**Assigned task:**
Scan the records for the line containing "Document page, 1275x1650 pixels."; extract it and all later lines, verbatim, through the end, and nothing before it.

**Data extracts:**
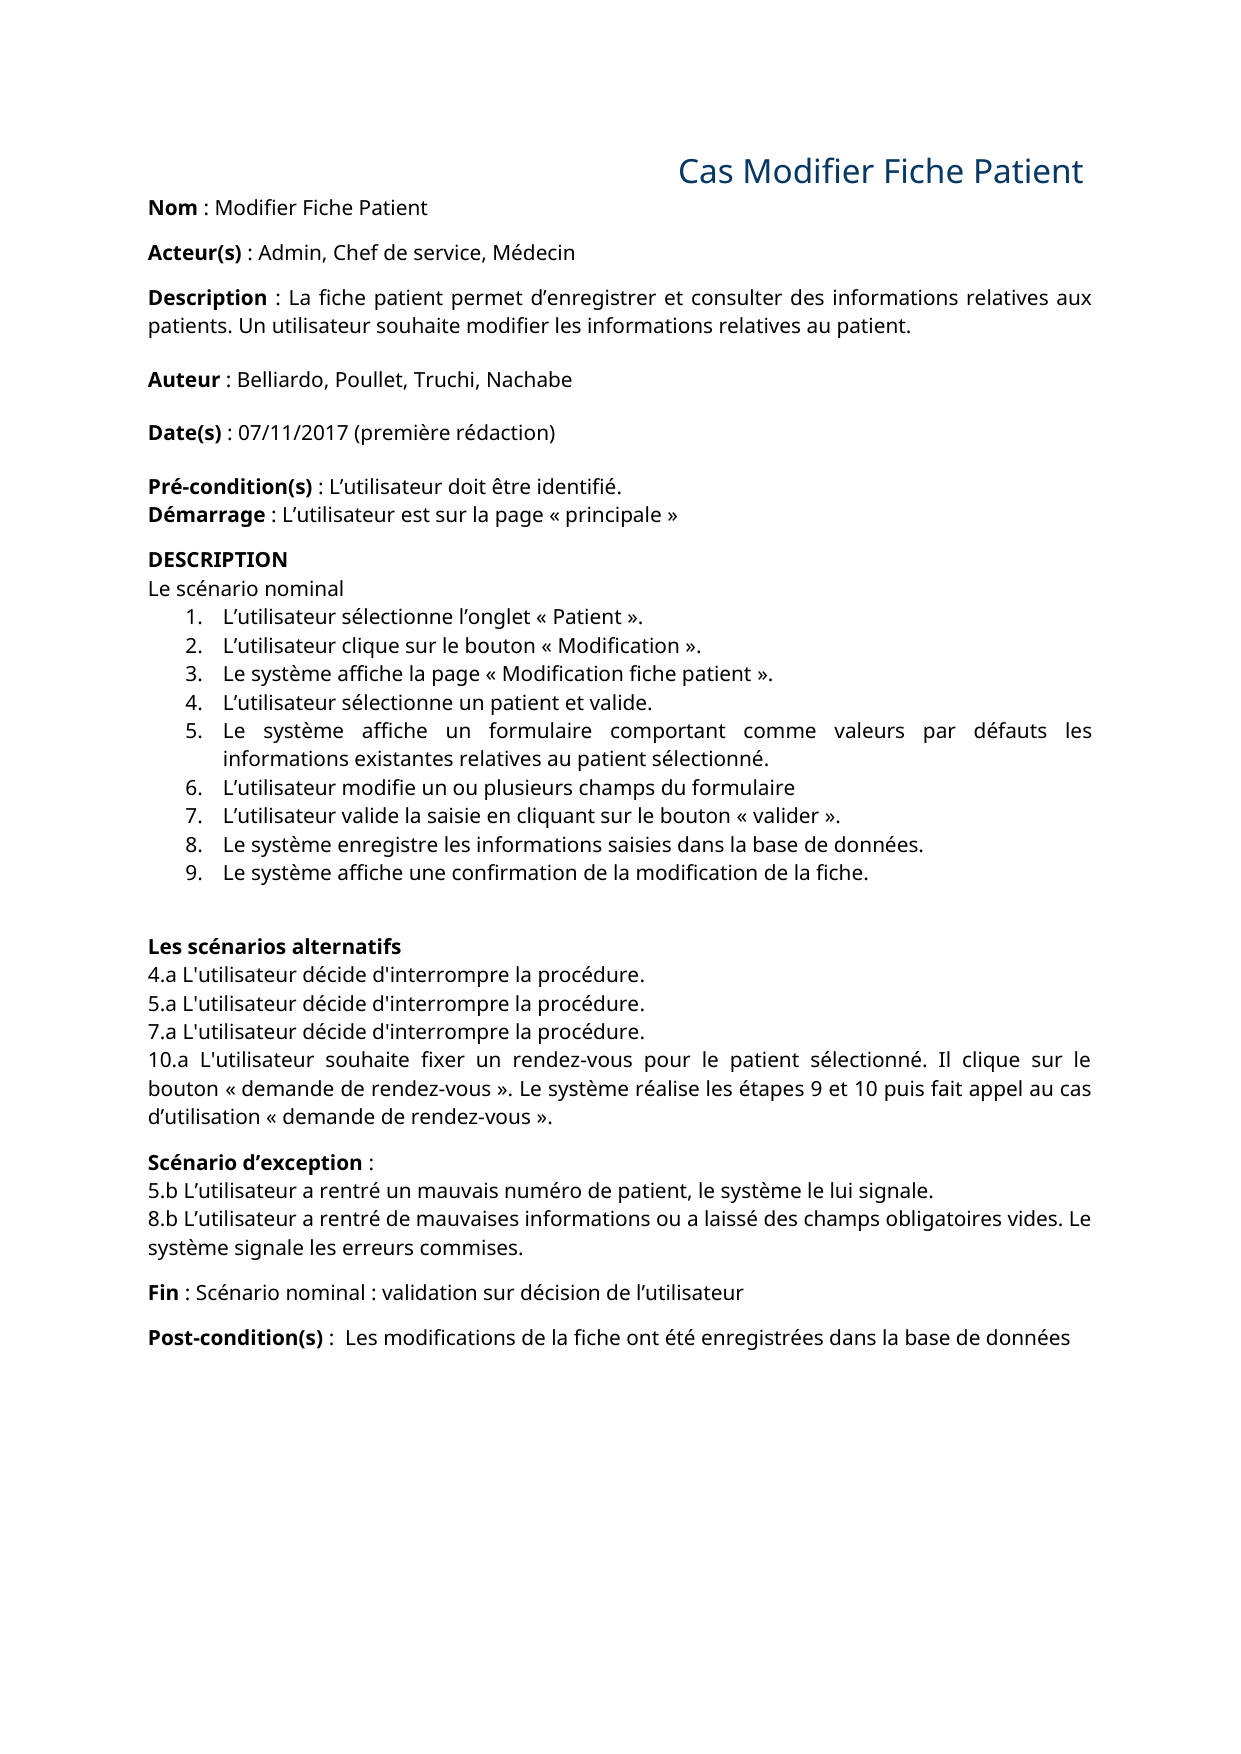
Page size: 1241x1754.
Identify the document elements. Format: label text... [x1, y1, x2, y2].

text Fin : Scénario nominal : validation sur décision de l’utilisateur [148, 1278, 1093, 1306]
text Démarrage : L’utilisateur est sur la page « principale » [148, 500, 1093, 529]
text Post-condition(s) : Les modifications de la fiche ont été enregistrées dans la base de données [148, 1323, 1093, 1352]
list Le système affiche une confirmation de la modification de la fiche. [185, 858, 1093, 887]
text 4.a L'utilisateur décide d'interrompre la procédure. [148, 960, 1093, 989]
list L’utilisateur valide la saisie en cliquant sur le bouton « valider ». [185, 801, 1093, 830]
text Scénario d’exception : [148, 1148, 1093, 1176]
text Le scénario nominal [148, 574, 1093, 602]
text 5.a L'utilisateur décide d'interrompre la procédure. [148, 989, 1093, 1017]
list L’utilisateur clique sur le bouton « Modification ». [185, 631, 1093, 659]
text Cas Modifier Fiche Patient [148, 148, 1093, 193]
text Description : La fiche patient permet d’enregistrer et consulter des informations relatives aux patients. Un utilisateur souhaite modifier les informations relatives au patient. [148, 283, 1093, 340]
list L’utilisateur sélectionne un patient et valide. [185, 688, 1093, 716]
list Le système affiche la page « Modification fiche patient ». [185, 659, 1093, 688]
text 7.a L'utilisateur décide d'interrompre la procédure. [148, 1017, 1093, 1046]
text 8.b L’utilisateur a rentré de mauvaises informations ou a laissé des champs obligatoires vides. Le système signale les erreurs commises. [148, 1204, 1093, 1261]
text DESCRIPTION [148, 546, 1093, 574]
text Nom : Modifier Fiche Patient [148, 193, 1093, 221]
text Pré-condition(s) : L’utilisateur doit être identifié. [148, 472, 1093, 500]
text 5.b L’utilisateur a rentré un mauvais numéro de patient, le système le lui signale. [148, 1176, 1093, 1204]
text 10.a L'utilisateur souhaite fixer un rendez-vous pour le patient sélectionné. Il clique sur le bouton « demande de rendez-vous ». Le système réalise les étapes 9 et 10 puis fait appel au cas d’utilisation « demande de rendez-vous ». [148, 1046, 1093, 1131]
list L’utilisateur modifie un ou plusieurs champs du formulaire [185, 773, 1093, 801]
text Acteur(s) : Admin, Chef de service, Médecin [148, 238, 1093, 267]
text Auteur : Belliardo, Poullet, Truchi, Nachabe [148, 365, 1093, 393]
text Date(s) : 07/11/2017 (première rédaction) [148, 418, 1093, 447]
list Le système affiche un formulaire comportant comme valeurs par défauts les informations existantes relatives au patient sélectionné. [185, 716, 1093, 773]
list Le système enregistre les informations saisies dans la base de données. [185, 830, 1093, 858]
text Les scénarios alternatifs [148, 932, 1093, 960]
list L’utilisateur sélectionne l’onglet « Patient ». [185, 602, 1093, 631]
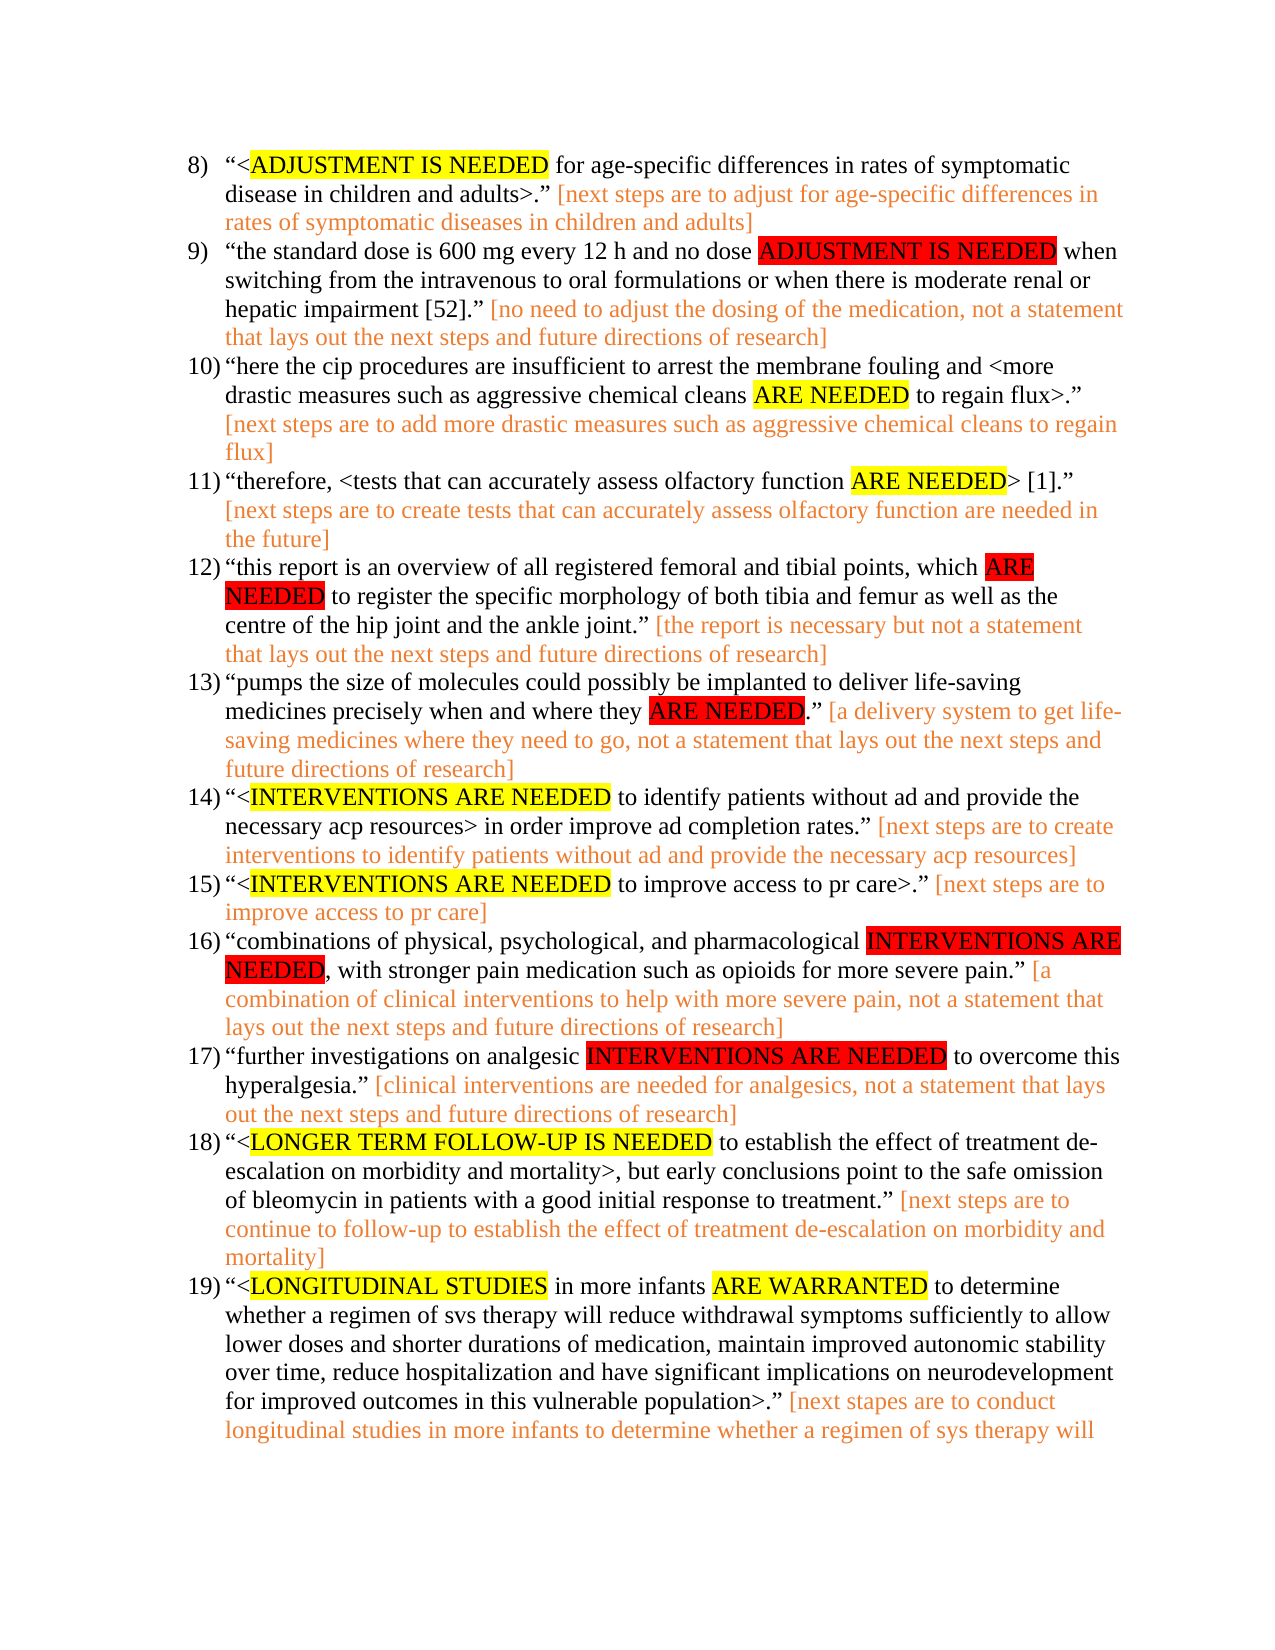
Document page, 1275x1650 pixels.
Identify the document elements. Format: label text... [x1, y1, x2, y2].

**Answer for the task:**
Document page, 1275x1650 pixels.
Identify the document elements. Format: label text... [x1, y1, x2, y2].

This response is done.